Your assignment:
The entries below should be quoted exactly, with no pictures carried over.

Task data:
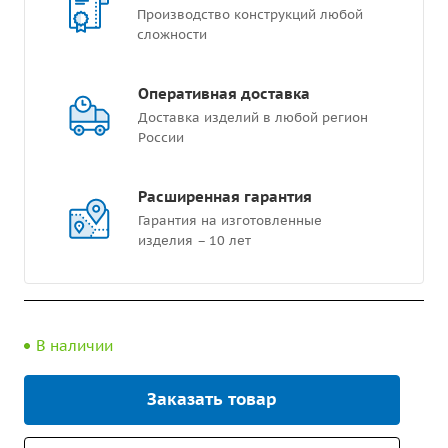
Производство конструкций любой
сложности
Оперативная доставка
Доставка изделий в любой регион
России
Расширенная гарантия
Гарантия на изготовленные
изделия – 10 лет
В наличии
Заказать товар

Response to this task:
Производство конструкций любой
сложности
Оперативная доставка
Доставка изделий в любой регион
России
Расширенная гарантия
Гарантия на изготовленные
изделия – 10 лет
В наличии
Заказать товар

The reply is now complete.